• _Tasks and exercises_:
A. Please answer these questions about the Parker's Second Reader excerpt, marking each answer (i), (ii), (iii):
(i) About how many pages does the eBook contain?
(ii) What does the definition say a bird is covered with?
(iii) Why does the section headed "Reading and Spelling" say spelling is not always easy?
B. Reproduce the Parker's Second Reader excerpt word for word from "29.  A bird" to "a satisfactory answer.".
C. Carry on the Parker's Second Reader excerpt from the point where it stops.

• _Study text_:
⁂

Parker's Second Reader eBook

This eBook from the Gutenberg Project consists of approximately 111 pages of information about Parker's Second Reader.

27.  And now, said the teacher, you see that I was right when I told you that I had a hard question to ask you, when I asked What is a bird?

28.  Now, if you will join all of these things which belong to a bird in the description which you give in answer to my question, What is a bird, you will then give a correct definition of a bird,—­that is, you will tell exactly what a bird is, and no more, and no less.

29.  A bird is an animal covered with feathers, having two legs, two wings, and a hard, glossy bill.

30.  When you are asked what anything is, recollect what I have told you about a bird, and try to recall everything that you ever knew about the thing, and in this way you will be able to give a satisfactory answer.

31.  This will also teach you to think, and that is one of the most important objects for which you go to school.  It will enable you also to understand what you read; and you can always read those things best which you understand well.

LESSON XII.

Reading and Spelling.

1.  Another important thing for which you go to school is to learn how to spell.  It is not always very easy to spell, because there are so many different ways in which the same letters are pronounced in different words.

⁂

Dataset entries
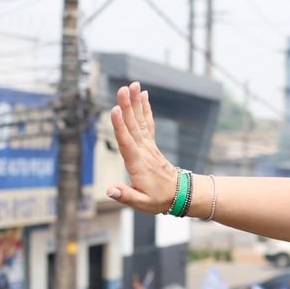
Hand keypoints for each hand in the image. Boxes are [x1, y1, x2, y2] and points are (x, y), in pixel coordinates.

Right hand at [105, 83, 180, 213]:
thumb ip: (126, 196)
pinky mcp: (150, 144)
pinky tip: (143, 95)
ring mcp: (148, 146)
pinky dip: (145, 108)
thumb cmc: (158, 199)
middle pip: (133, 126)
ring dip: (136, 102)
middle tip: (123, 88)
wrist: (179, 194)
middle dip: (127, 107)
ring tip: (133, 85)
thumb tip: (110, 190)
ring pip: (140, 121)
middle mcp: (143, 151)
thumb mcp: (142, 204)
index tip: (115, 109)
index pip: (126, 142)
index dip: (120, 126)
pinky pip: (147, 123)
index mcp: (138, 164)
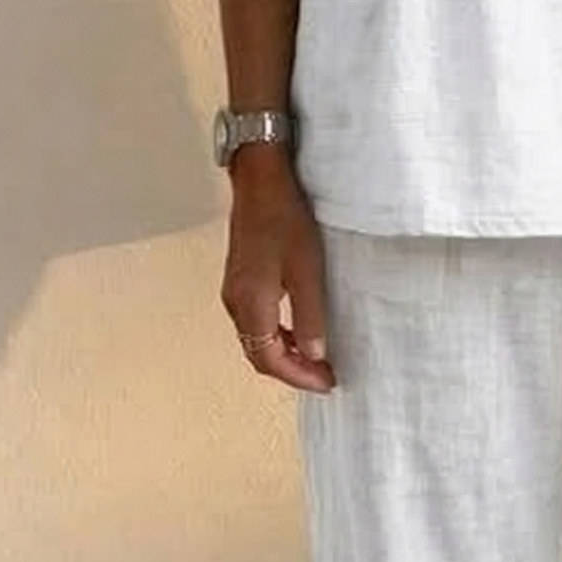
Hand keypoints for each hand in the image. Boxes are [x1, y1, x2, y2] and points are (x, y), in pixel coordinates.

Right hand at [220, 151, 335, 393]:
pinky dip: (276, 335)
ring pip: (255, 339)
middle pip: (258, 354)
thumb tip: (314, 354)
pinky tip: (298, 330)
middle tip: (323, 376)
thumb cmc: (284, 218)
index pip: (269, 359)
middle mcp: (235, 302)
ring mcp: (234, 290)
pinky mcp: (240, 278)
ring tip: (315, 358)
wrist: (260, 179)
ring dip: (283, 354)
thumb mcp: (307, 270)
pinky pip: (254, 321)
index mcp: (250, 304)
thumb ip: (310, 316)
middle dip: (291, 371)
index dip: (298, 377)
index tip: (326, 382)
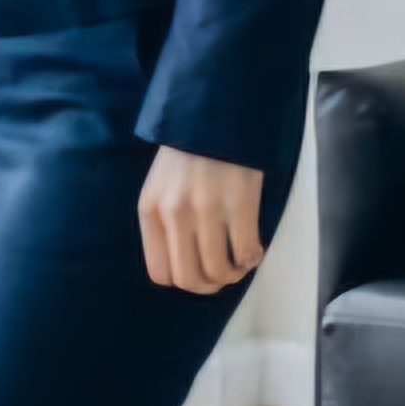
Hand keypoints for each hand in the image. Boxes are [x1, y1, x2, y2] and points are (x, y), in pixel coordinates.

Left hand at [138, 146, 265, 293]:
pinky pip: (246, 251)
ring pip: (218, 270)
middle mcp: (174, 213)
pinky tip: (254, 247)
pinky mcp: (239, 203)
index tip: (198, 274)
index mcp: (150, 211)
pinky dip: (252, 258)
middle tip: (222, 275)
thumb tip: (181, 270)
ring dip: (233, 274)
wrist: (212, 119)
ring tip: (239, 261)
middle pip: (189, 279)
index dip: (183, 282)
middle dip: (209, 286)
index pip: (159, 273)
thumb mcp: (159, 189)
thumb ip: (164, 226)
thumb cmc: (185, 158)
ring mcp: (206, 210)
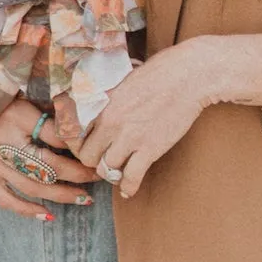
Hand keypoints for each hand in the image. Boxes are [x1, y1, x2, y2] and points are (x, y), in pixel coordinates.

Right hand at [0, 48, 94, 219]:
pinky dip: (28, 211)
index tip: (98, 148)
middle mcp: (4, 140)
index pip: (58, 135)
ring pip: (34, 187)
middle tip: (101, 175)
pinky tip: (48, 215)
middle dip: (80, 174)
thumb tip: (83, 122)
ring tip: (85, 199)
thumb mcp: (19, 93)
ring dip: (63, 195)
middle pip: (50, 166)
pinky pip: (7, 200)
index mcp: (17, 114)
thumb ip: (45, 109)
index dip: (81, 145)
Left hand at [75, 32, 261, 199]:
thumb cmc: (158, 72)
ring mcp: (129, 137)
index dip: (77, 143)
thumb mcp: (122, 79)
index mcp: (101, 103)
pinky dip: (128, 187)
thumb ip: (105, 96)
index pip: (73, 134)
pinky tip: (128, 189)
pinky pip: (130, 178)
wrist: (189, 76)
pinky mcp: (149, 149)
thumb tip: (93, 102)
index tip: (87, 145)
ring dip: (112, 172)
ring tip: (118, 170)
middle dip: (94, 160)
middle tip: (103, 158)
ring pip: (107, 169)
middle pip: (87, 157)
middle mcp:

⁂

• _Expected outputs_:
A.
(i) Approximately 111 pages.
(ii) Feathers.
(iii) Because there are so many different ways in which the same letters are pronounced in different words.

B.
29.  A bird is an animal covered with feathers, having two legs, two wings, and a hard, glossy bill.

30.  When you are asked what anything is, recollect what I have told you about a bird, and try to recall everything that you ever knew about the thing, and in this way you will be able to give a satisfactory answer.

C.
2.  That you may understand what I mean, I shall give an example, to show you how many different ways the same letters are pronounced in different words; and also another example, to show you how many different ways there are of spelling the same syllable.

3.  To show you, first, in how many different ways the same letters are pronounced in different words, I shall take the letters o, u, g, h.

4.  The letters o, u, g, h, are sounded or pronounced like the letter o alone, in the word though.  The letters o, u, g, h, are pronounced like uf, in the word tough.

5.  In the word cough, the letters o, u, g, h, are pronounced like off.  In the words slough and plough, the letters o, u, g, h, are pronounced like ow; and in the word through, they are pronounced like ew, or like u.

6.  In the word hiccough the letters ough are pronounced like up—­and in the word lough, the letters are pronounced like lok.

7.  There are many words which end with a sound like shun; and this syllable is spelled in many different ways, as you will see in the following example.

8.  In the words ocean, motion, mansion, physician, halcyon, Parnassian, Christian, and many other such words, the last syllable is pronounced as if it were spelled shun.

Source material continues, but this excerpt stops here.